=== Section Start ===
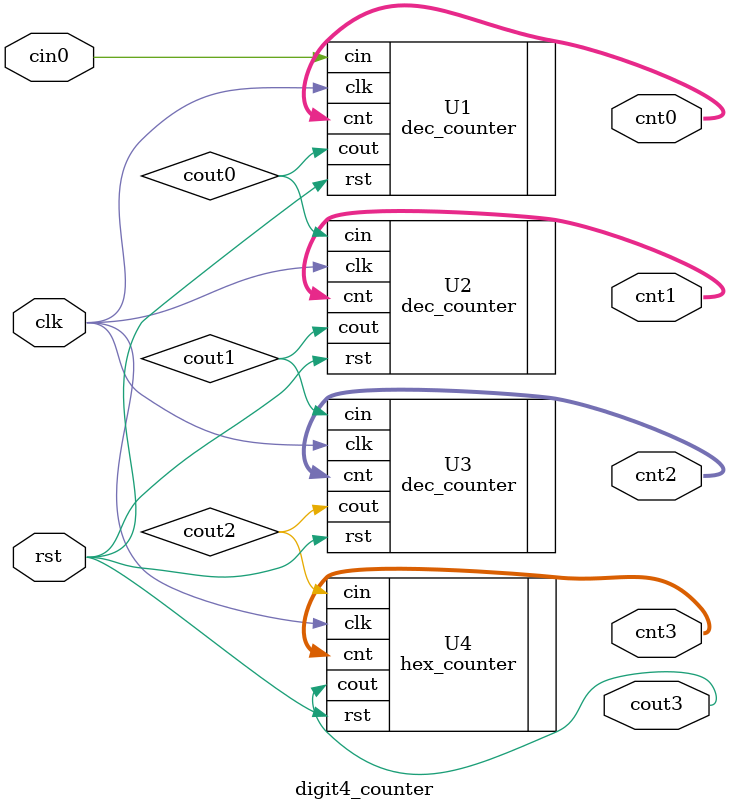
<source format=v>
`timescale 1ns / 1ps
module digit4_counter(clk, rst, cin0, cnt0, cnt1, cnt2, cnt3, cout3);
    input clk;
    input rst;
    input cin0;
    output [3:0] cnt0;
    output [3:0] cnt1;
    output [3:0] cnt2;
    output [3:0] cnt3;
    output cout3;

    wire [3:0] cnt0;
    wire [3:0] cnt1;
    wire [3:0] cnt2;
    wire [3:0] cnt3;
    
    dec_counter U1 (.clk(clk), .rst(rst), .cin(cin0), .cout(cout0), .cnt(cnt0)); 
    dec_counter U2 (.clk(clk), .rst(rst), .cin(cout0), .cout(cout1), .cnt(cnt1));
    dec_counter U3 (.clk(clk), .rst(rst), .cin(cout1), .cout(cout2), .cnt(cnt2));
    hex_counter U4 (.clk(clk), .rst(rst), .cin(cout2), .cout(cout3), .cnt(cnt3));
    
endmodule

</source>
=== Section End ===
WORK TO COMPLETE: Please return the full listing word for word, but without any pictures.

WRITTEN SOLUTION:
<source format=v>
`timescale 1ns / 1ps
module digit4_counter(clk, rst, cin0, cnt0, cnt1, cnt2, cnt3, cout3);
    input clk;
    input rst;
    input cin0;
    output [3:0] cnt0;
    output [3:0] cnt1;
    output [3:0] cnt2;
    output [3:0] cnt3;
    output cout3;

    wire [3:0] cnt0;
    wire [3:0] cnt1;
    wire [3:0] cnt2;
    wire [3:0] cnt3;
    
    dec_counter U1 (.clk(clk), .rst(rst), .cin(cin0), .cout(cout0), .cnt(cnt0)); 
    dec_counter U2 (.clk(clk), .rst(rst), .cin(cout0), .cout(cout1), .cnt(cnt1));
    dec_counter U3 (.clk(clk), .rst(rst), .cin(cout1), .cout(cout2), .cnt(cnt2));
    hex_counter U4 (.clk(clk), .rst(rst), .cin(cout2), .cout(cout3), .cnt(cnt3));
    
endmodule

</source>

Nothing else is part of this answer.